In einer Zeit, in der alles potentiell öffentlich wird, scheint der Tod das Persönlichste überhaupt zu sein. Das eine, was einem keiner nehmen kann. Er wird nicht geteilt, er wird nicht geliked, er wird nicht geshared. Das dokumentierte Sterben des Schriftstellers Wolfgang Herrndorf durchbrach diese Grenze. Und stiftete so Sinn im Nebel der Sinnlosigkeit.
Nach der Diagnose eines Hirntumors führte Herrndorf regelmäßig ein bewegendes Blog über sein Leben im Bewusstsein des baldigen Todes. Über Jahre konnten die Leser sein Ringen mitverfolgen. Dabei war es keine exhibitionistische Leidensdarstellung, sondern ein ergreifendes Protokoll, schwankend zwischen Alltag und Verfall, Humor und Depression – und immer bedrückend ehrlich. Nun, am Montag, den 26. August 2013 gegen 23.15 Uhr, setzte Wolfgang Herrndorf seinem Leben ein Ende.
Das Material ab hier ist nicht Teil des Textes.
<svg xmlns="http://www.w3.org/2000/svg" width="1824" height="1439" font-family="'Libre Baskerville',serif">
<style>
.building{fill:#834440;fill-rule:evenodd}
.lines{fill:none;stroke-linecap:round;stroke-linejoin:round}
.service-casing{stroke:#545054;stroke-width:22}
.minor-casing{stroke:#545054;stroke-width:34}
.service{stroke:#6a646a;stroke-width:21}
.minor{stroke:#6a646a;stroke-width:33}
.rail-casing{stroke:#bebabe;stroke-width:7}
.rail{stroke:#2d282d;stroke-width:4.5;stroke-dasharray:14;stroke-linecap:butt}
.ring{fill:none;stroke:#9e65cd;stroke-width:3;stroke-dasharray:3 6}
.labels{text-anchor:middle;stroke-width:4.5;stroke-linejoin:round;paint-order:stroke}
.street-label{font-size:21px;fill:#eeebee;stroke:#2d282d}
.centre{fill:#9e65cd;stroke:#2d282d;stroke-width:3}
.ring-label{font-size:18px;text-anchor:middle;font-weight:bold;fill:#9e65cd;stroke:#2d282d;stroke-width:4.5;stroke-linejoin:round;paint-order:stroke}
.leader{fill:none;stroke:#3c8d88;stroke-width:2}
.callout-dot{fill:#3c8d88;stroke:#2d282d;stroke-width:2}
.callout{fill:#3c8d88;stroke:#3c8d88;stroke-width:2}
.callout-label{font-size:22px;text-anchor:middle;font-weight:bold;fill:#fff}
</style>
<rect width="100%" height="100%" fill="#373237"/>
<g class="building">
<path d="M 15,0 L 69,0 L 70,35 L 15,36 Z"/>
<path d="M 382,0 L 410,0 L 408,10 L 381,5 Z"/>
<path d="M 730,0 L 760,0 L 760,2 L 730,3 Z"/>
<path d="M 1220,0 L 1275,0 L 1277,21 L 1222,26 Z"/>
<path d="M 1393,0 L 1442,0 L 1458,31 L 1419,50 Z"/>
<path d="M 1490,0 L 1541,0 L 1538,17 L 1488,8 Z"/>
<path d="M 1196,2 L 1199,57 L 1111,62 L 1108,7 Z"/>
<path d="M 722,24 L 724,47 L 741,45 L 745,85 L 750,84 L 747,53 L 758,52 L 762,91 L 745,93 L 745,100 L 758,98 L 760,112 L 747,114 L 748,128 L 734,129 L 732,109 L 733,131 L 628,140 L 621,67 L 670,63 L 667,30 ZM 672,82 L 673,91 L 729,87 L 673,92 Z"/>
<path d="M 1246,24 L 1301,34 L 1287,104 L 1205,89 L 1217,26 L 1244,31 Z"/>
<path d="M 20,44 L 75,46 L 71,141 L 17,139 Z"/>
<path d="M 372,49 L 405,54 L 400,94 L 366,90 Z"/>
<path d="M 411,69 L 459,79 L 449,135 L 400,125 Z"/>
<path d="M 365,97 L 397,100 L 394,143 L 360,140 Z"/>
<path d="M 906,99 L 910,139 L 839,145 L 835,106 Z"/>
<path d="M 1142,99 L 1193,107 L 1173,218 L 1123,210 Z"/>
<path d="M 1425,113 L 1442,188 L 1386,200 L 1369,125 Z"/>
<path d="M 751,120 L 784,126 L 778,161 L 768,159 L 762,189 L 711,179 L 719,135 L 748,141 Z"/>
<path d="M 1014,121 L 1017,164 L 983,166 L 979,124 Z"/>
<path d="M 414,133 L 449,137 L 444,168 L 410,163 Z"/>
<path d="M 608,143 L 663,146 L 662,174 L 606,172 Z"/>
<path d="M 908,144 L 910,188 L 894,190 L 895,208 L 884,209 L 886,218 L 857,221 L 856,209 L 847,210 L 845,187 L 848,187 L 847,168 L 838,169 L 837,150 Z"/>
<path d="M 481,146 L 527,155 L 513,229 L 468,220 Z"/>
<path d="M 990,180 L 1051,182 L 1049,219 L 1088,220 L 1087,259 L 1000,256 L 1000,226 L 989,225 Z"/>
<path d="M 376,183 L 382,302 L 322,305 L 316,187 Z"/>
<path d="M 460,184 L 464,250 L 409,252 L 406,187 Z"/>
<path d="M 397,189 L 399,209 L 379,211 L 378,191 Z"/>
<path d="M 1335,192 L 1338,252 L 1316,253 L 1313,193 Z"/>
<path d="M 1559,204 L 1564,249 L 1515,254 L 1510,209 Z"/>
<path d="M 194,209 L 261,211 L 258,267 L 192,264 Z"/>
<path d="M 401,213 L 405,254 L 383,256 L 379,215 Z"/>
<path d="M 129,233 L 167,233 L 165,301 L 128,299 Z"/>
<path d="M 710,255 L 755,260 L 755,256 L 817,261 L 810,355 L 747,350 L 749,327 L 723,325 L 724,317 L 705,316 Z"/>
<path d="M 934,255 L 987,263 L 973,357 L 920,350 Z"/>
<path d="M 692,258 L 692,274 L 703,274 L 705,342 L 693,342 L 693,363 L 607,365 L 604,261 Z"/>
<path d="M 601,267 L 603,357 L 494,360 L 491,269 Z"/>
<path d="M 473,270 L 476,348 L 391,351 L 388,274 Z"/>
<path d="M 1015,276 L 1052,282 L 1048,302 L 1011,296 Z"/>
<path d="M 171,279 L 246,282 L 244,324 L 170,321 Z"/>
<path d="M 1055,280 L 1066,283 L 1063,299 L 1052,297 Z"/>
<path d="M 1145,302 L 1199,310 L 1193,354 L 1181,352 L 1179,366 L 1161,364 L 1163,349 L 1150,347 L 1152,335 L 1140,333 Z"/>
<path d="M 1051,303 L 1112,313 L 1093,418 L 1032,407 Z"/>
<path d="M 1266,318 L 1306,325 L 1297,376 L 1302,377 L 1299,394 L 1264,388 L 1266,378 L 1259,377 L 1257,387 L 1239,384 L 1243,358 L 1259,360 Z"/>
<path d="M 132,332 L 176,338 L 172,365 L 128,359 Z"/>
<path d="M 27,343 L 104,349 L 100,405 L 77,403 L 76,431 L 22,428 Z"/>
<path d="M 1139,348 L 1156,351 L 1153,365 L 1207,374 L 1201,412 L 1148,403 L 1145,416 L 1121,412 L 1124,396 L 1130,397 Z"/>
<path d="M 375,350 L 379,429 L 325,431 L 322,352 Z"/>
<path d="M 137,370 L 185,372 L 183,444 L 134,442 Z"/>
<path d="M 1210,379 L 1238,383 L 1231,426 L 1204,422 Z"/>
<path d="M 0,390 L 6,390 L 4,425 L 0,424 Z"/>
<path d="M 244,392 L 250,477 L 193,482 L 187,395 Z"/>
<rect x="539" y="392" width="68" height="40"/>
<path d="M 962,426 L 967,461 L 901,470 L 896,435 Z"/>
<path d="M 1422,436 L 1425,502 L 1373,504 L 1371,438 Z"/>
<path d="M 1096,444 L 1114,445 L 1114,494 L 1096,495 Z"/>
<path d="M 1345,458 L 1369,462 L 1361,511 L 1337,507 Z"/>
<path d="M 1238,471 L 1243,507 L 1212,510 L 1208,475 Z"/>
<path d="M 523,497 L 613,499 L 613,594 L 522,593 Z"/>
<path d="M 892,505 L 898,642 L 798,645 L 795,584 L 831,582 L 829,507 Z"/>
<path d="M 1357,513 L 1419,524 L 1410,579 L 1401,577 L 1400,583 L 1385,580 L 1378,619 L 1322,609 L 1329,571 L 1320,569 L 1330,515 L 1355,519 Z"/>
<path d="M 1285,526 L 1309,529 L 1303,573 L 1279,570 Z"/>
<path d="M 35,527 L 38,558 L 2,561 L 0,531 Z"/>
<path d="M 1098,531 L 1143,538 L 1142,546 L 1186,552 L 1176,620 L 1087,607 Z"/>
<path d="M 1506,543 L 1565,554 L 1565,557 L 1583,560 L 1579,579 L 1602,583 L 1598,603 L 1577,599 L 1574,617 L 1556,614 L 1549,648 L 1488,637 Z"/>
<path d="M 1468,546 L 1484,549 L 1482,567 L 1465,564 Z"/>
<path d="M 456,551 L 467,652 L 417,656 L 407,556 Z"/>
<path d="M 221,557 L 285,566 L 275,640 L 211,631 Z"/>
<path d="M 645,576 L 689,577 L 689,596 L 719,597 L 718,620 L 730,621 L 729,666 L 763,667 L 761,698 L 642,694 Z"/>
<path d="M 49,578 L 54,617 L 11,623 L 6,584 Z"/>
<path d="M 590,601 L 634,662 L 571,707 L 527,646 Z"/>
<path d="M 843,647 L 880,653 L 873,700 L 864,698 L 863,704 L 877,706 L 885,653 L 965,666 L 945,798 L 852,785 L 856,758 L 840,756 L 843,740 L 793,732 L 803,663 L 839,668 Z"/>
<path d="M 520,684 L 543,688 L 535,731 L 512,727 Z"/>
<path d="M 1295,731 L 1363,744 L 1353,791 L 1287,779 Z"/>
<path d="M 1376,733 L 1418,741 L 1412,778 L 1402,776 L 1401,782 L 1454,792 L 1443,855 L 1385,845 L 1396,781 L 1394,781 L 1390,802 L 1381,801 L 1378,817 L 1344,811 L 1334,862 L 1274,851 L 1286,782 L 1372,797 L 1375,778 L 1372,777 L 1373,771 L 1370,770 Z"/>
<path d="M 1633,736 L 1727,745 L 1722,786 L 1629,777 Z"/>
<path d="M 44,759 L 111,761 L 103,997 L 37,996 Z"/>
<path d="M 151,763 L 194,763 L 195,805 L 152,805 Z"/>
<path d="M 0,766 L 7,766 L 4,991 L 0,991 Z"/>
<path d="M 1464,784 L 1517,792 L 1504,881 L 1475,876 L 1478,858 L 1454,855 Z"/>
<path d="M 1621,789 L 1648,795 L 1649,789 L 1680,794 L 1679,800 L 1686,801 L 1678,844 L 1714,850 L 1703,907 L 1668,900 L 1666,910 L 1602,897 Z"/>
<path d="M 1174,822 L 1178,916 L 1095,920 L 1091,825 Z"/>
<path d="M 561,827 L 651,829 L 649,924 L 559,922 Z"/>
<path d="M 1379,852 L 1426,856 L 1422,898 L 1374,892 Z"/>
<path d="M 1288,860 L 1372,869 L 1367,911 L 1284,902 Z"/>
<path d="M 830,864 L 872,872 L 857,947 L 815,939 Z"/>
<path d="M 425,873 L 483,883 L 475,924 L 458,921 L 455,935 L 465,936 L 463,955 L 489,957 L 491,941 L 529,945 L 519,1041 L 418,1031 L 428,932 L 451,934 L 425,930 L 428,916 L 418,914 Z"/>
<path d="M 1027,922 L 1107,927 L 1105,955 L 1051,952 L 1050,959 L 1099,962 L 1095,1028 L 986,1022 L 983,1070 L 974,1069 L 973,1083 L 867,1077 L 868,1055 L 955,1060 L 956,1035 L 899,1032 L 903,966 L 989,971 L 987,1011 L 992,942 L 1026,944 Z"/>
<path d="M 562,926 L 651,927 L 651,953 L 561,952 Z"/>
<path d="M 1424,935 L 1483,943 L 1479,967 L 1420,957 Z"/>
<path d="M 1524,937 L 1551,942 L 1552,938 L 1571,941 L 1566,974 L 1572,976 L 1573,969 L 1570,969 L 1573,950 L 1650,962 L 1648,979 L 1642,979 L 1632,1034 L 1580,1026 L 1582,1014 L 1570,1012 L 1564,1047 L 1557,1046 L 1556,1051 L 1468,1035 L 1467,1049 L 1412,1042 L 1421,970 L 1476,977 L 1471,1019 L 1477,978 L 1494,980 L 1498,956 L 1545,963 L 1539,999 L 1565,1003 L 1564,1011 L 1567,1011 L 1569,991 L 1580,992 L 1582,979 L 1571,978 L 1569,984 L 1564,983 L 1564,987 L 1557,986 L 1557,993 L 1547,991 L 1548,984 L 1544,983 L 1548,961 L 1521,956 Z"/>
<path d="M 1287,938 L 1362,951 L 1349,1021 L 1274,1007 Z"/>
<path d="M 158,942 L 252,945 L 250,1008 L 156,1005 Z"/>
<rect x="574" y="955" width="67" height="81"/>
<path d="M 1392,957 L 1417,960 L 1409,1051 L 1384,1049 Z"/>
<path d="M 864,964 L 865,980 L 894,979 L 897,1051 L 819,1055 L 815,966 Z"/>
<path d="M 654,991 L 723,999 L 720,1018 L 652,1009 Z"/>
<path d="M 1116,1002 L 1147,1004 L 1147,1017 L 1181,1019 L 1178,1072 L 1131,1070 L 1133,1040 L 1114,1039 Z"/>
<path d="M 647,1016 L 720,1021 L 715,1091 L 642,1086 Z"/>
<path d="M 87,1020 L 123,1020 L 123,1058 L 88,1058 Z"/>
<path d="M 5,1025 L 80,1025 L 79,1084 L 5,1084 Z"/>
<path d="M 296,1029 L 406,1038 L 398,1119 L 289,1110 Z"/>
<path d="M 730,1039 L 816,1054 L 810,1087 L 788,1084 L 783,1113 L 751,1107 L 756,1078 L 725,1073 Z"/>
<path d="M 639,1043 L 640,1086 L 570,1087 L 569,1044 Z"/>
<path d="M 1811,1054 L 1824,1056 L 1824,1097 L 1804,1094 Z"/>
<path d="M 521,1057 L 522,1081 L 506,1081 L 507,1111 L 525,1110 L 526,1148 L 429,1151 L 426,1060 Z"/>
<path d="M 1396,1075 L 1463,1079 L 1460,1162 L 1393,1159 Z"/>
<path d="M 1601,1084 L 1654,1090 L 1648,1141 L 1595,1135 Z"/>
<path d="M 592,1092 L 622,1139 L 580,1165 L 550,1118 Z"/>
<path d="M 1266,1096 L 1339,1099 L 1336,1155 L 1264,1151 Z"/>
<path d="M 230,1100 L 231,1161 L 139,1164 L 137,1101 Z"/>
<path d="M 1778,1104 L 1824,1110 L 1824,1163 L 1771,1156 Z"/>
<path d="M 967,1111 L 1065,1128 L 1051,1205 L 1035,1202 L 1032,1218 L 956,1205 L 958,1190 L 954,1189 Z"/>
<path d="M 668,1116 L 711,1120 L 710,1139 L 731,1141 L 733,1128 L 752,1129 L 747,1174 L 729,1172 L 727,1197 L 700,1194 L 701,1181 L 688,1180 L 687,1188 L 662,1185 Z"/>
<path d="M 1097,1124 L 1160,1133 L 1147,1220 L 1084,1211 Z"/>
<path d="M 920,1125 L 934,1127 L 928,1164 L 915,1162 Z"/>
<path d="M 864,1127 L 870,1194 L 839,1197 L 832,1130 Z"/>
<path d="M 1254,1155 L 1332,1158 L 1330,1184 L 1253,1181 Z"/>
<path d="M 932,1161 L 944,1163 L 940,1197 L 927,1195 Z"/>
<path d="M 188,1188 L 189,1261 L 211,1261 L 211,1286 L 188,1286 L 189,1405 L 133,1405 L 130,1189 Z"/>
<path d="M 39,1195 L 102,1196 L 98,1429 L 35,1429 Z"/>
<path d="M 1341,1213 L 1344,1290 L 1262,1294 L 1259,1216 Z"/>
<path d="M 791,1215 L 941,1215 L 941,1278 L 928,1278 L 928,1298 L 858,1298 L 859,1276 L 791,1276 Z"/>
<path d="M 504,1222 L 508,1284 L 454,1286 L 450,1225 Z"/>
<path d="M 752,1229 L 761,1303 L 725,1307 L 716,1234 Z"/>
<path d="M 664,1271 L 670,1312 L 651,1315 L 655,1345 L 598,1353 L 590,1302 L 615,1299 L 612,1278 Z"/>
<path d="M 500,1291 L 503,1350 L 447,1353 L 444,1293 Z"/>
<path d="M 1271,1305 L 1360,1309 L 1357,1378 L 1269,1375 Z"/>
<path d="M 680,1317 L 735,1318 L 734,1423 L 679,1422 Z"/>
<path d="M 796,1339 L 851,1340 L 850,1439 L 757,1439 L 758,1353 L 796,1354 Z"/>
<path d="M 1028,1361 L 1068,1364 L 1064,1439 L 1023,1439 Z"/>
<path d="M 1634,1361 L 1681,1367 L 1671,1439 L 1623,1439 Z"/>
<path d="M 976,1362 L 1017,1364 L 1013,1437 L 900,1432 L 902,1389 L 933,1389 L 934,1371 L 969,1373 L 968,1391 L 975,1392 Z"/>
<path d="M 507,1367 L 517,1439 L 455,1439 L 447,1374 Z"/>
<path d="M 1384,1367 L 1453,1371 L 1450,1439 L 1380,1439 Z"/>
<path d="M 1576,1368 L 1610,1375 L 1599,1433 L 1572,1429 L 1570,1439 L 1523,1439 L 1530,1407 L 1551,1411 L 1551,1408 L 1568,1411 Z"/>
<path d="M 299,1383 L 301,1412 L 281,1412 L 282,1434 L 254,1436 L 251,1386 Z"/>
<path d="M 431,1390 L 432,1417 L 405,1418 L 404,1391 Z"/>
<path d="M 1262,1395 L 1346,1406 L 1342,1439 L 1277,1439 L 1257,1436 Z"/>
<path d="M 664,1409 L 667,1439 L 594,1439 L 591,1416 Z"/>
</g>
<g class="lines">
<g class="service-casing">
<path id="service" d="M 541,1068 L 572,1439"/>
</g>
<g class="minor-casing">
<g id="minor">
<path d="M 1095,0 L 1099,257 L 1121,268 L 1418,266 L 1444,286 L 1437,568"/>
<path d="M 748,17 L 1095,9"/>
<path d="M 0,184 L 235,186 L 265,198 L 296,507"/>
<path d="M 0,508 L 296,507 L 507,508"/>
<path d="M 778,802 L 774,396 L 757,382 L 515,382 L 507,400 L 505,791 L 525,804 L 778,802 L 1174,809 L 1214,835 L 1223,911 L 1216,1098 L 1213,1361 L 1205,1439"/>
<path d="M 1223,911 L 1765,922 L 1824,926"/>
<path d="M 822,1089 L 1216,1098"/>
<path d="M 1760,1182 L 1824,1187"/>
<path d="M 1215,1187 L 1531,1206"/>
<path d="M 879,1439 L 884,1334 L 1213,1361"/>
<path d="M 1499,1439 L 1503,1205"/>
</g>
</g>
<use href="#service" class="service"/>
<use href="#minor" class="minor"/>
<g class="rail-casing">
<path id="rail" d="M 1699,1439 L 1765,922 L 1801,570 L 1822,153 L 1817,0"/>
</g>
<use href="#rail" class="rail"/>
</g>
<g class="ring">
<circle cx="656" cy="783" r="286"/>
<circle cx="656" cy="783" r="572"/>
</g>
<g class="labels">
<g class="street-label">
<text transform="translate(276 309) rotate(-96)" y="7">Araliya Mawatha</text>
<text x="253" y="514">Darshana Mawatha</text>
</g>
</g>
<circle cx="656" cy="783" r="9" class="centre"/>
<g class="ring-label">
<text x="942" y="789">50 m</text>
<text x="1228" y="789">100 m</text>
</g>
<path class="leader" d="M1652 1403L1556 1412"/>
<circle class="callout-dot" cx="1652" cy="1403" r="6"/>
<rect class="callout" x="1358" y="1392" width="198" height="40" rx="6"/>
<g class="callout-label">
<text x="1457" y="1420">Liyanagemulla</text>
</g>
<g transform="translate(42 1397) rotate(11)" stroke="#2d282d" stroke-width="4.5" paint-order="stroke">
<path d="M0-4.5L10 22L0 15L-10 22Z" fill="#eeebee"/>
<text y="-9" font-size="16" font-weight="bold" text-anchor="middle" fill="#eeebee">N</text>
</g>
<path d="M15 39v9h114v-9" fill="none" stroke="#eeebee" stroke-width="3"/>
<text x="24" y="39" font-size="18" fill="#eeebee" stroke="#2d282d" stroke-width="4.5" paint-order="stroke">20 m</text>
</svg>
Anstatt eines schnellen Ablebens wurde sein Sterben zum langen, bewussten Prozess, an dem er die Welt auf einzigartige Weise teilhaben ließ. Der Philosoph Martin Heidegger schrieb in seinem Werk „Sein und Zeit“, dass ein Leben im Bewusstsein des eigenen Todes den Menschen in die „Eigentlichkeit“ führe. Wahrlich leben lässt es sich demnach erst im Bewusstsein der Endlichkeit der eigenen Existenz, dem Sein zum Tode. Wer Herrndorfs Blog las, hatte eher das Gefühl, dass sich in der Erkenntnis des eigenen Endes eine große Sinnlosigkeit offenbart. Herrndorf schien wie kein anderer um das perfide Paradox unserer Existenz zu wissen, nur zu sein, um bald wieder zu verschwinden – gerade auch, weil er erst wirklich erfolgreich wurde, als er von seiner Krankheit bereits erfahren hatte. Auf der anderen Seite bewegte und rührte Herrndorf durch seine Schriften tausende Menschen. Sein wunderbarer Roman „Tschick“ wird wohl noch lange seinen Platz im deutschen Gedächtnis und Regal behaupten können.
Herrndorfs Blog hingegen schaffte noch mehr als das. Mit der Entscheidung für ein öffentliches Sterben ließ er die Menschen an seinen Erfahrungen teilhaben, reflektieren und in das eigene Dasein integrieren – und fügte so (s)einen Sinn in die Sinnlosigkeit des Seins.